Best Buy shares saw a massive upswing on Wednesday as the company announced its Q4 earnings report, well-above analysts’ expectations. Pumping its profits was its selection of wearables, smart home devices, and the unstoppable popularity of free game Fortnite driving demand for gaming consoles and…
Best Buy shares saw a massive upswing on Wednesday as the company announced its Q4 earnings report, well-above analysts’ expectations.
Pumping its profits was its selection of wearables, smart home devices, and the unstoppable popularity of free game Fortnite driving demand for gaming consoles and accessories throughout the holidays.
With many analysts pointing to a crisis in retail in the U.S., large name brands have been folding like a deck of cards. Bankruptcy filings in 2018 included Toys ‘R’ Us, and the 126-year-old Sears, the original ‘everything store’, closing its doors for good.
Giant retailers like these have been slow to adapt to the wave of online shopping. They were unable to keep pace with the likes of Amazon providing free delivery, fast delivery, and without the need to go instore and wait in line.
Mainstreets and malls across the land have become little more than ghost towns with empty stores behind faded facades. So how did Best Buy manage to buck the trend? Unlike Toys ‘R’ Us or Sears, Best Buy wasn’t up to its eyeballs in debt. It was able to stay nimbler and invest in its infrastructure.
While customers at Sears stores were met with fewer employees, fading wallpaper, and aging stores, Best Buy customers experienced a clean and modern shopping experience.
Moreover, the company’s CEO Hubert Joly recognized the importance of online shopping to his customers. Between 2012 and 2018, online sales accounted for some 16 percent of all revenue. This is a much higher figure than most retailers.
Best Buy took a risky move by promising to price match Amazon. However, Joy also decided to work with rather than against the competition.
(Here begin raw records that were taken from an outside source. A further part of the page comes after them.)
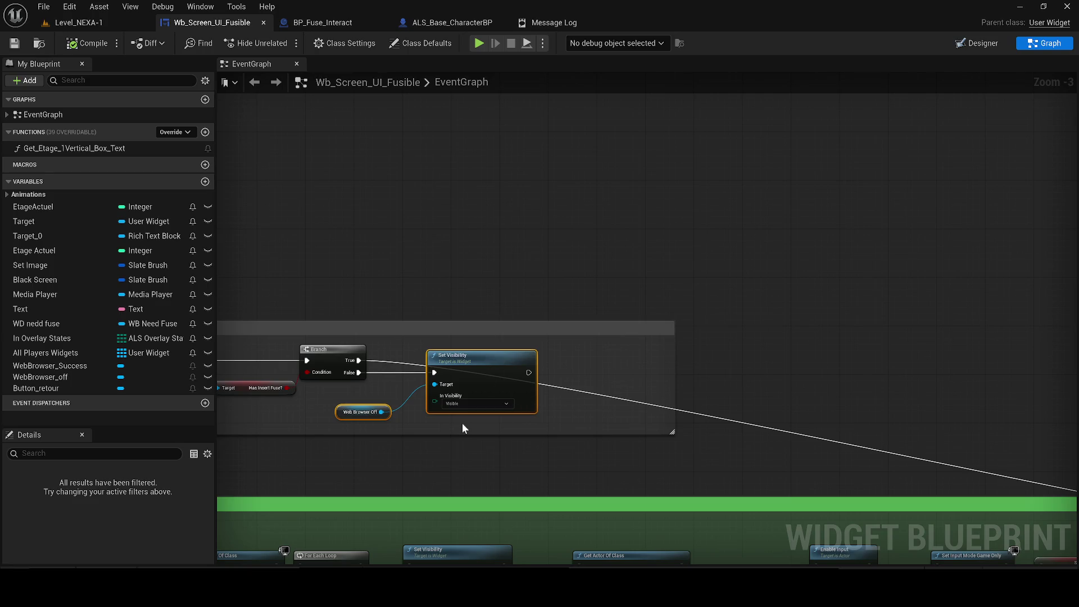
- Break the Branch True pin's link to the open-door chain and zoom out over the fuse comments
mouse_move(458, 388)
mouse_down()
mouse_move(624, 322)
mouse_move(653, 334)
mouse_move(544, 333)
mouse_move(627, 410)
mouse_move(627, 286)
mouse_move(773, 394)
mouse_move(843, 393)
mouse_move(761, 393)
mouse_move(944, 294)
mouse_move(781, 278)
mouse_move(512, 278)
mouse_move(879, 279)
mouse_move(325, 315)
mouse_move(581, 307)
mouse_up()
alt+click(592, 319)
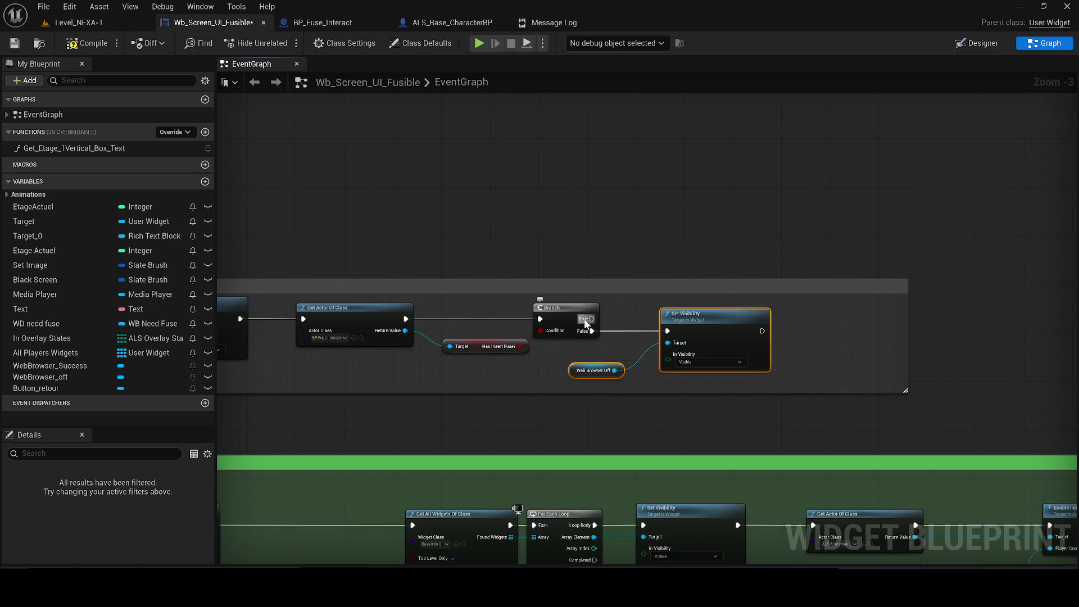
drag(424, 358, 876, 410)
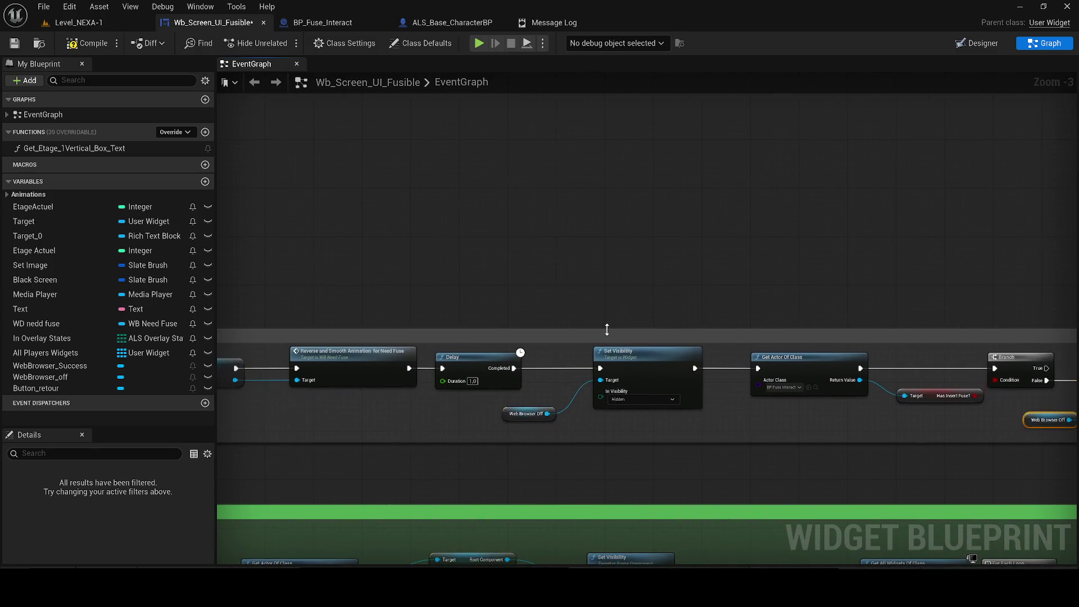
scroll(619, 200, down, 2)
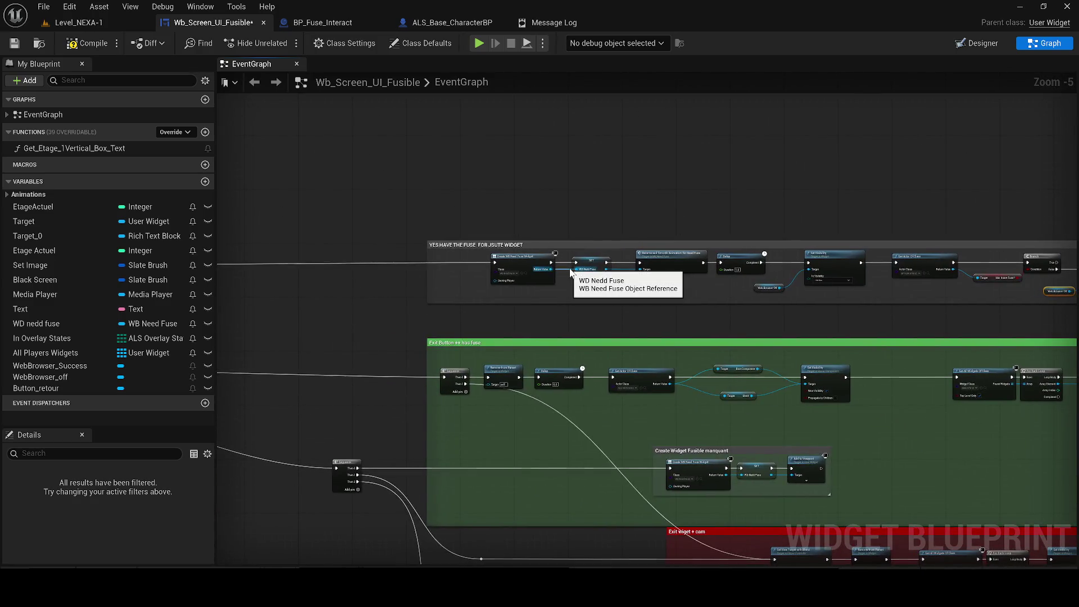
mouse_move(753, 292)
mouse_down()
mouse_move(23, 312)
mouse_move(484, 343)
mouse_up()
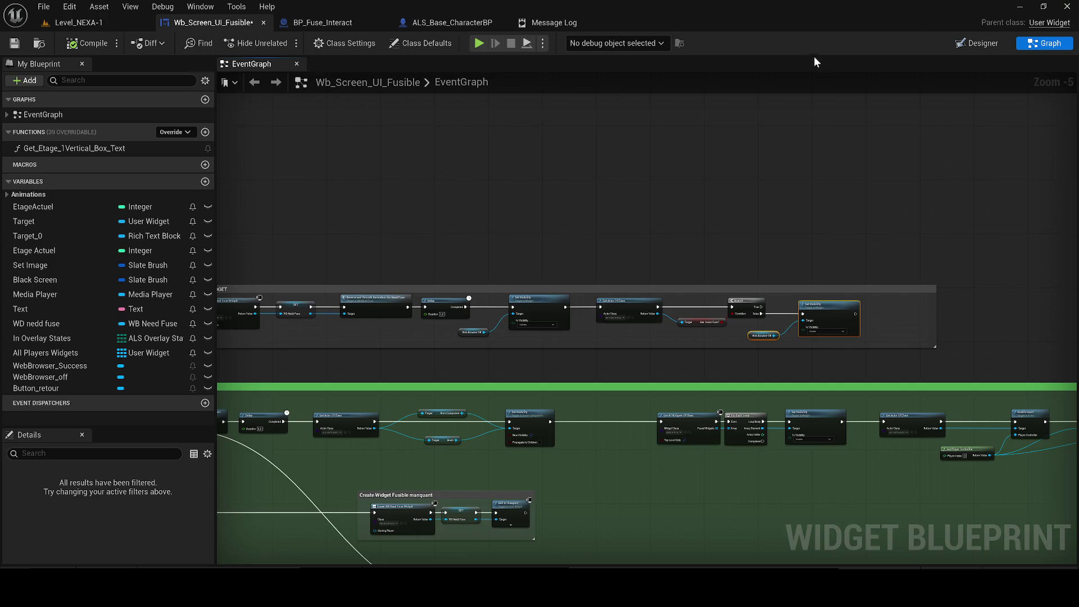
- Set the Delay node's Duration to 0,0 in the YES HAVE THE FUSE chain
drag(754, 163, 673, 161)
scroll(824, 228, up, 2)
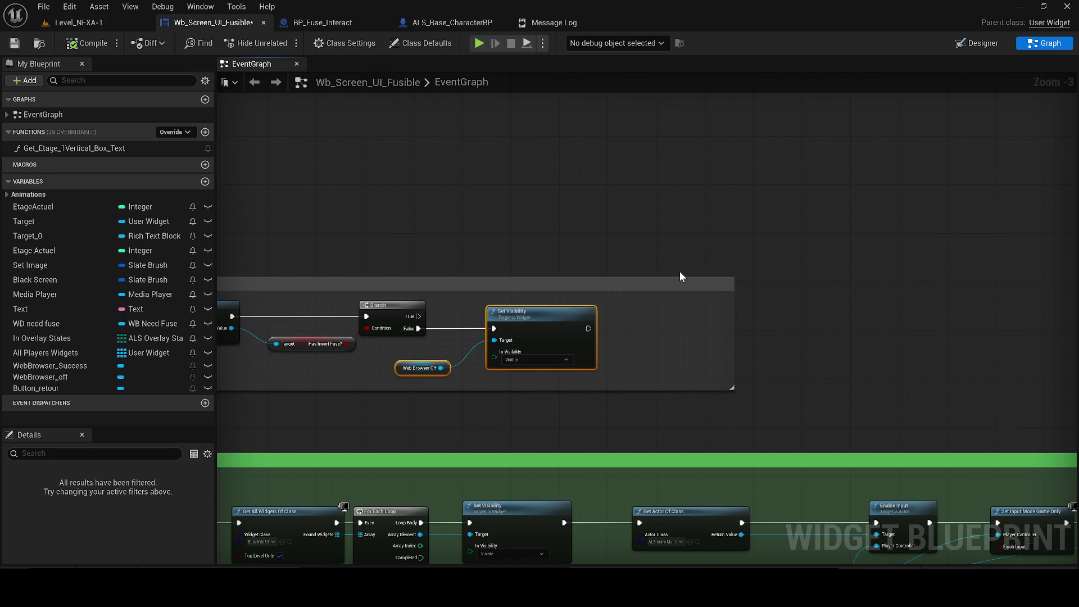
scroll(638, 262, down, 1)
He allowed brands like Apple, Amazon, and Samsung to open up mini-boutiques inside his stores. This was a win-win all around, saving the online giants from opening up their own stores–and allowing Best Buy to “piggyback” off their success.
Rather than ax employees left and right, the Best Buy ‘Geek Squad’ is well-known for helping out customers with their technical issues. Now they even go out to customers where they live and help to set up their appliances.
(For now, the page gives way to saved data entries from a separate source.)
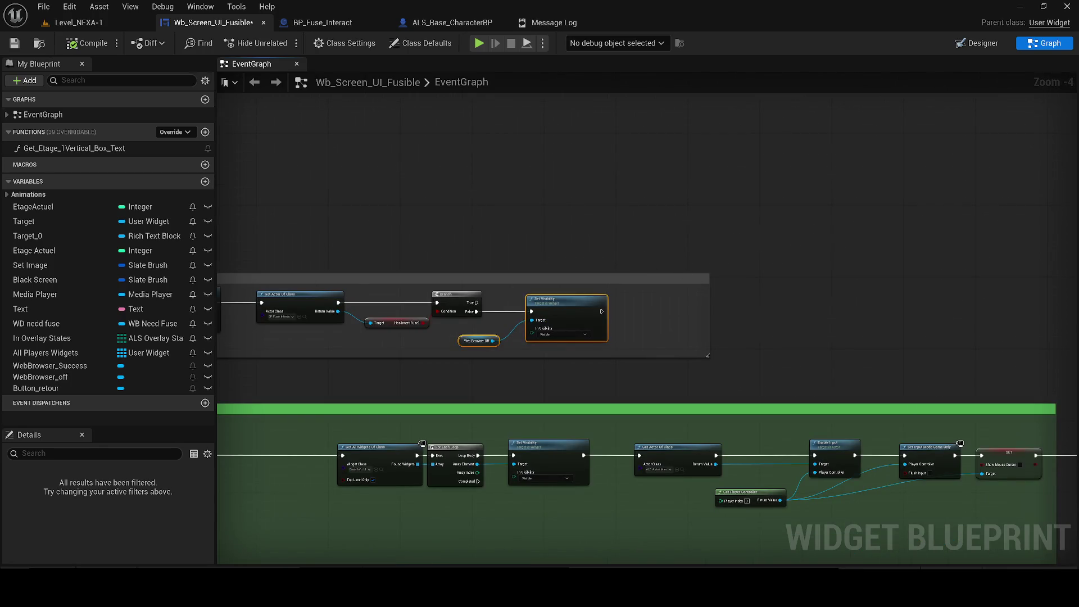
key(super+a)
drag(617, 218, 953, 207)
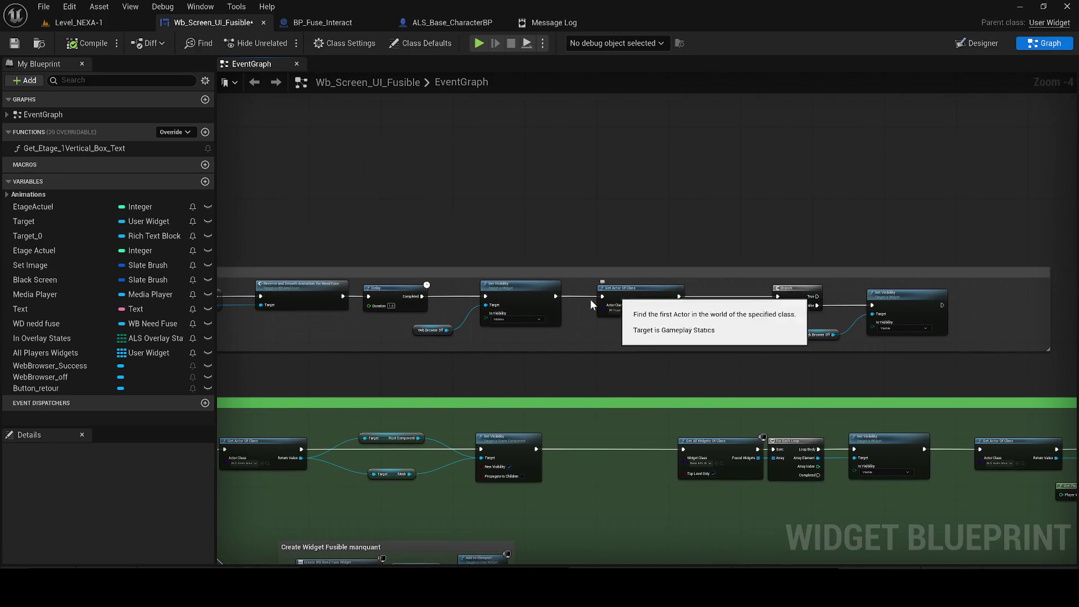
drag(609, 297, 998, 322)
drag(866, 388, 552, 302)
mouse_move(436, 318)
mouse_down()
mouse_move(102, 289)
mouse_move(878, 364)
mouse_move(306, 294)
mouse_up()
scroll(258, 219, up, 2)
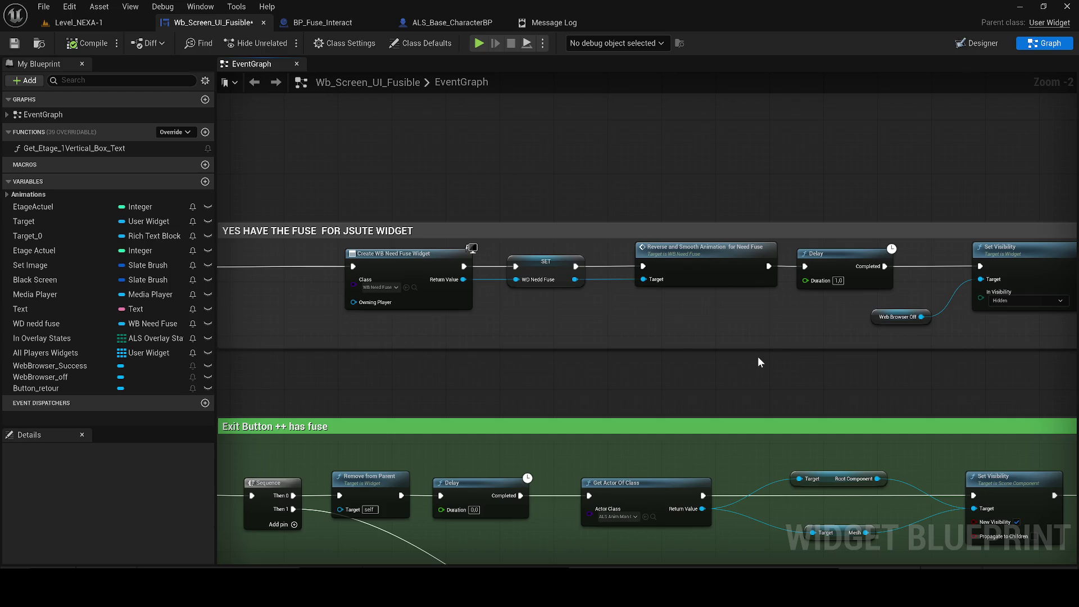
mouse_move(317, 296)
mouse_down()
mouse_move(607, 309)
mouse_move(225, 245)
mouse_move(225, 234)
mouse_move(850, 323)
mouse_move(395, 279)
mouse_up()
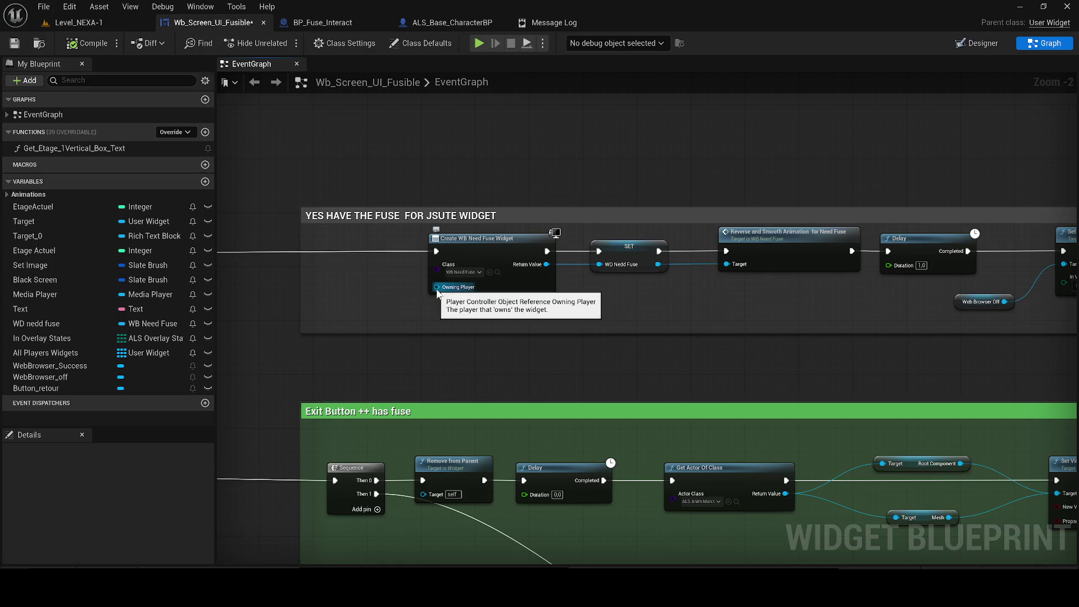
scroll(413, 340, down, 1)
Best Buy offers its customers something that online retailers cannot, by going the last mile. Joly said:
Our customers are noticing the improved experience we provide them as they interact with us digitally, in stores or in their homes.
In fact, rather than cut jobs, Best Buy has seen employee turnover fall from 50 to 30 percent as the company invested in training and further human resources initiatives.
It’s this ability to stay ahead of the curve, adapt, offer something that other stores can’t and deliver customers a reason to visit the store that has kept Best Buy afloat and even thriving amidst a retail meltdown.
And it allows the company to reap in the benefits that Fortnite’s popularity provides. Customers want to go to the store with comfortable facilities and a modern feel to buy the products they need for the video game.
Best Buy’s stock climbed by as much as 16 percent on Wednesday afternoon, before closing the day some 14.21% up.
This bucks a downward trend throughout much of 2018. However, despite a few bumps in the road, the company has now reported same-store sales gains for eight consecutive quarters.
Better-than-expected Q4 earnings clearly show that Best Buy’s investments in its employees and infrastructure are paying off. The retailer has a hopeful outlook for fiscal 2020, with an earnings per share call between $5.45 and $5.65–assuming that tariff prices remain consistent at 10 percent. Some things remain outside of Joly’s control.